Thursday, March 3, 2011

Insert bat pun here

I promised you bats, and bats you shall have, though I have been up to some actual sewing the last couple of weekends. But I'll save that for another time since I know you're all practically falling all over yourselves with anticipation.

I was reminded of this story when someone posted a comment about a rat getting into her sewing room. In general, I have not had too much trouble with varmints invading my personal spaces. We did discover a couple mice in the apartment we lived in the year we got married, but that was right before we moved, so we didn't really care that much. Also the landlady of that apartment lived directly above us and she and her two teenage sons were the absolute craziest human beings I have ever met. And they had us totally fooled when we leased the place. She was so nice and gave us cookies and tea and and then the first week we lived there I had my hand on the phone to call the cops every ten minutes. The two sons beat the living shit out of each other on a regular basis. And they would scream and howl like they had each been stabbed in the eyeballs while they were doing it. One had a girlfriend he was always fighting with, and his end of the fight was always "BUT I LOOOOOOVE YOUUUUUUU!" But the best one was one morning, when I had a day off and was praying for a few hours of peace, I hear the mom vacuuming. She hoovers up and down the hall for a few minutes, then turns it off and starts banging on a door. "I KNOW SHE'S IN THERE, YOU LITTLE SHIT! YOU GET HER OUT OF MY HOUSE RIGHT NOW! YOU GET THAT DIRTY, DISGUSTING WHORE OUT OF MY HOUSE!" Then she turns the vacuum back on and hoovers some more for about three minutes. Then back to the door. "WHORE! WHORE! GET OUT OF MY HOUSE YOU FUCKING WHORE!" (Oh, and to the latest Anonymous - it's not really cursing here. It's reporting.) And back to the vacuum. This went on for over an hour. I have never been so entertained by people I hated. Anyway, I figured I'd let her discover all the mouse poop on her own, after we made our escape.

But that's not the bat story. The bat story is one that took place the summer after my sophomore year in college. (And this happens to be one of Harper's favorite stories; she asks me to tell it all the time.) That was the summer I finally convinced my parents to let me stay in my college town for the summer after the school year had ended. I have never been one of those kids who ever wanted to move back home. No, once I got the taste of freedom, I was hooked, and once they let me spend a summer in Annapolis, I never went back. I had joined in with a bunch of other students to rent an apartment, and we slept four or five to a room. I can't even remember the names of everyone who lived there. It was awesome.

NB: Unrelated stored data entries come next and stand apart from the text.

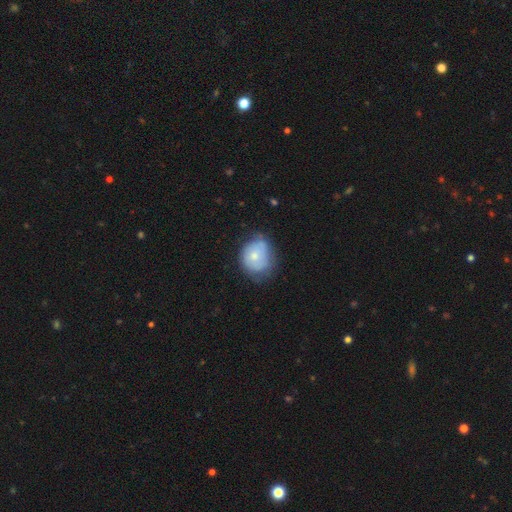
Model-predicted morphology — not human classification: type=smooth (63%); roundness=round (63%); merging=none (46%).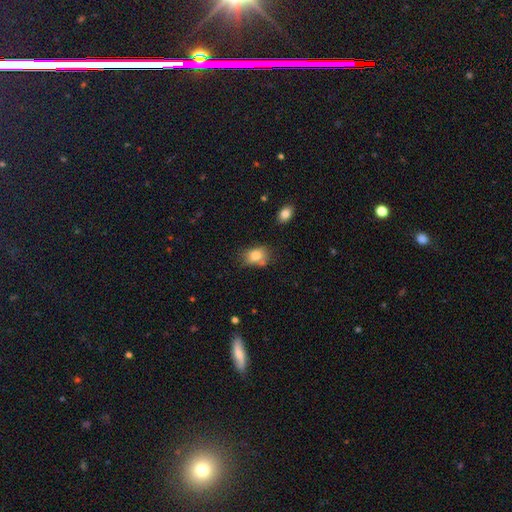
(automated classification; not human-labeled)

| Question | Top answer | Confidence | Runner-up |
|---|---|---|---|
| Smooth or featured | smooth | 79% | featured or disk (12%) |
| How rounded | in between | 71% | round (28%) |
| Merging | none | 53% | minor disturbance (25%) |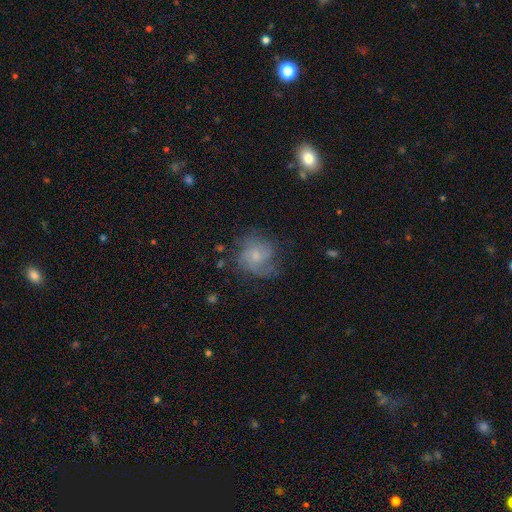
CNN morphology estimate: Smooth or featured?
  - featured or disk: 57% *
  - smooth: 34%
  - star or artifact: 8%
Edge-on disk?
  - no: 98% *
  - yes: 2%
Bar?
  - no: 70% *
  - weak: 27%
  - strong: 3%
Spiral arms?
  - yes: 84% *
  - no: 16%
Bulge size?
  - small: 55% *
  - moderate: 33%
  - none: 9%
  - large: 2%
  - dominant: 1%
Merging?
  - none: 58% *
  - minor disturbance: 24%
  - major disturbance: 16%
  - merger: 2%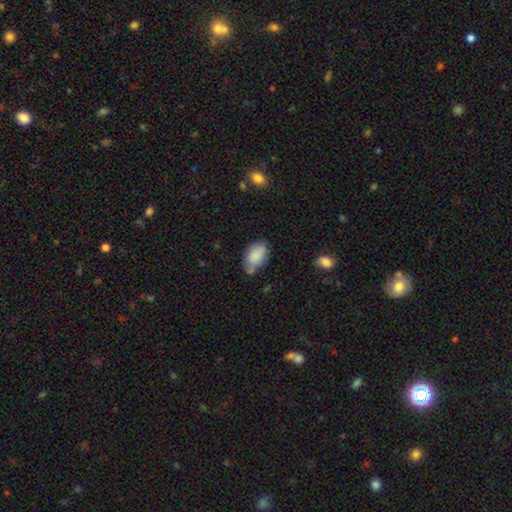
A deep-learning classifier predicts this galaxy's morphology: Overall: smooth (86%). How rounded: in between (93%). Merging: none (63%; minor disturbance 25%).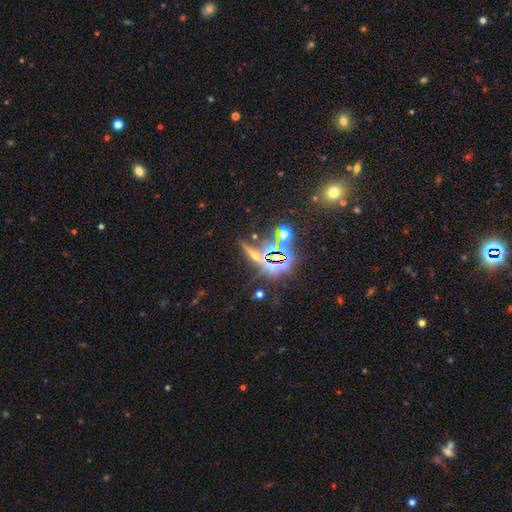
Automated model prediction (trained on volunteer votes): Overall: star or artifact (51%; featured or disk 26%).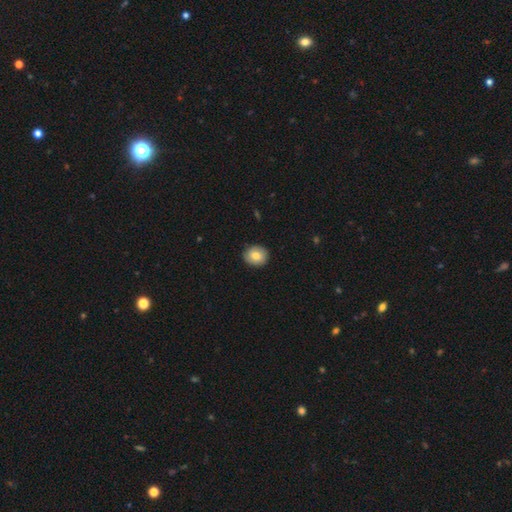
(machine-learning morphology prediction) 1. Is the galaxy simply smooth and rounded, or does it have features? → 79% smooth, 13% featured or disk, 8% star or artifact.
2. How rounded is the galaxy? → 80% round, 19% in between, 1% cigar-shaped.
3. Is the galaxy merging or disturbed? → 89% none, 8% minor disturbance, 2% major disturbance, 1% merger.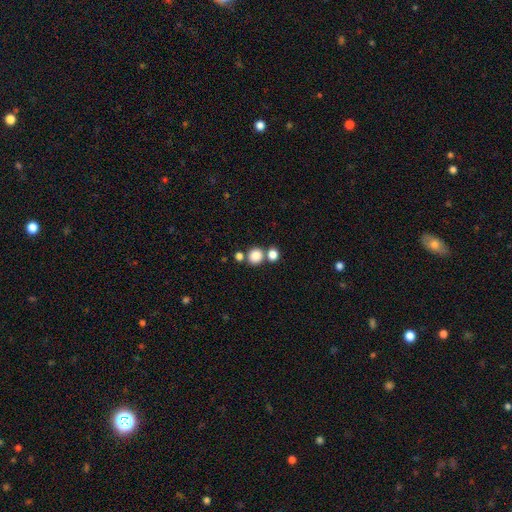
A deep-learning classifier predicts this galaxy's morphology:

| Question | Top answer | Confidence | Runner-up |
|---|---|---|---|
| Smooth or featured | smooth | 84% | star or artifact (11%) |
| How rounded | round | 85% | in between (14%) |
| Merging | none | 66% | merger (23%) |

A friend had gotten me a job with a local home security company, run by a very magnanimous guy named John. John ran the business with his son-in-law, who, rumor had it, was a disgraced ex-midshipman who was kicked out of the Naval Academy in one of its umpteen cheating scandals. There were two or three other regular daytime employees and there was us: the Alarm System Monitors. Initially, I worked a 4 to midnight shift, but then the guy who worked midnight to eight became ill, and with no one else willing to take that shift, I ended up with it.

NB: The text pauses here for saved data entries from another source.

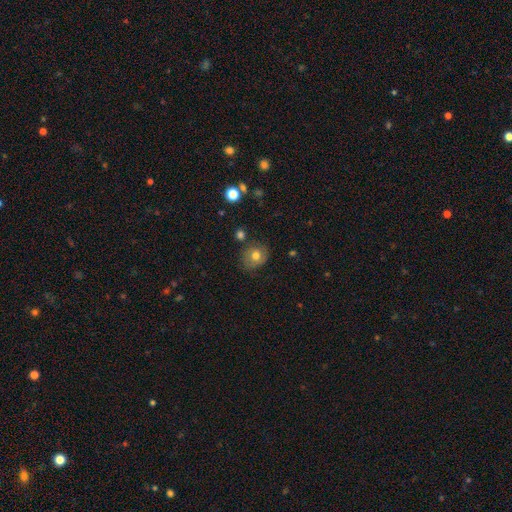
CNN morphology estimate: Smooth or featured?
  - smooth: 72% *
  - featured or disk: 18%
  - star or artifact: 11%
How rounded?
  - round: 69% *
  - in between: 30%
  - cigar-shaped: 1%
Merging?
  - none: 73% *
  - minor disturbance: 18%
  - major disturbance: 5%
  - merger: 4%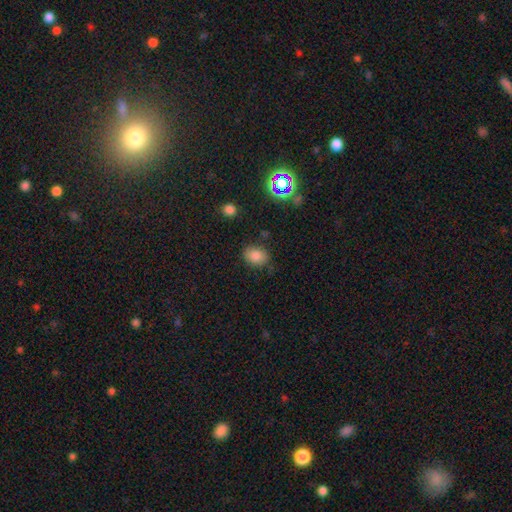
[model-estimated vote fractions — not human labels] The model was most divided on "how rounded": in between: 62%, round: 37%, cigar-shaped: 1%. More confident: smooth or featured — smooth (81%); merging — none (79%).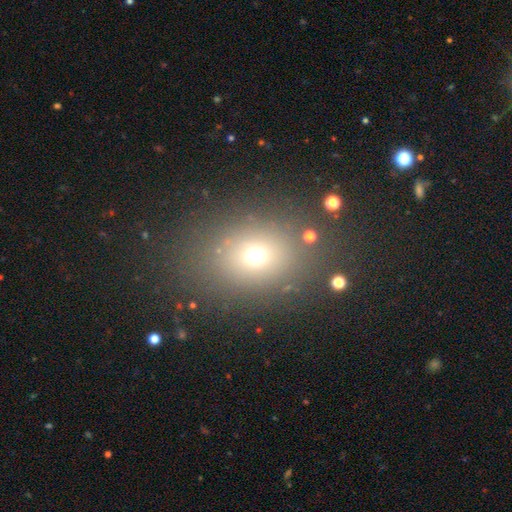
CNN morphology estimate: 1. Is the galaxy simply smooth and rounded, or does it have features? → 65% smooth, 24% star or artifact, 10% featured or disk.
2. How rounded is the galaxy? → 53% round, 45% in between, 1% cigar-shaped.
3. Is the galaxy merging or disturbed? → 83% none, 9% minor disturbance, 5% major disturbance, 3% merger.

An Alarm System Monitor's job was to sit near a computer and printer system that would beep loudly whenever a customer's home alarm system was set off. The printer would jump to life and print out a small series of codes, which the Monitor would then look up in a handy book. The codes told whose alarm was going off, what type of alarm it was, and the book would tell what to do. In general, you would have to call the home and if the homeowner answered, get them to tell you a specific code so that you know they're okay and help them reset the system. If no one answers, call the cops. If there were no alarms, your time was your own. They even provided a TV and VCR.

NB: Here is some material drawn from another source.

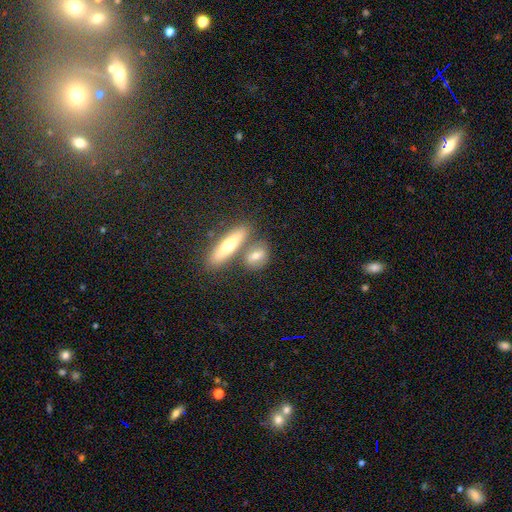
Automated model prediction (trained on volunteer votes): Morphology: type=smooth (62%); roundness=in between (55%); merging=none (61%).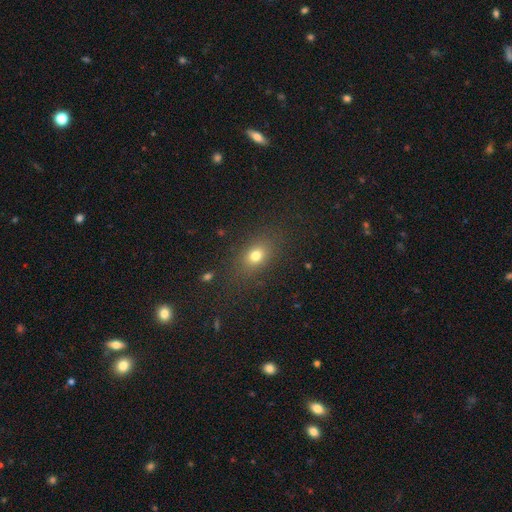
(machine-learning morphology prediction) smooth-or-featured: smooth: 75% | star or artifact: 14% | featured or disk: 11%
  how-rounded: in between: 65% | round: 31% | cigar-shaped: 3%
  merging: none: 81% | minor disturbance: 11% | major disturbance: 5% | merger: 2%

Shortly after I had to start the graveyard shift, I began noticing noises. Scratchy noises. It wasn't terribly often, but it was enough to get me wondering, and after a few nights it was often enough that I began to get a wee bit concerned. I got a couple of my roommates to come with me one night, and they agreed that it definitely sounded like claws skrootching around in the walls and the ceiling. They even pushed up some of the acoustic tiles to see if they could see anything. Nope. Nothing. We figured a squirrel had gotten in somewhere, and went back to watching something French and pretentious on the VCR (we were like that).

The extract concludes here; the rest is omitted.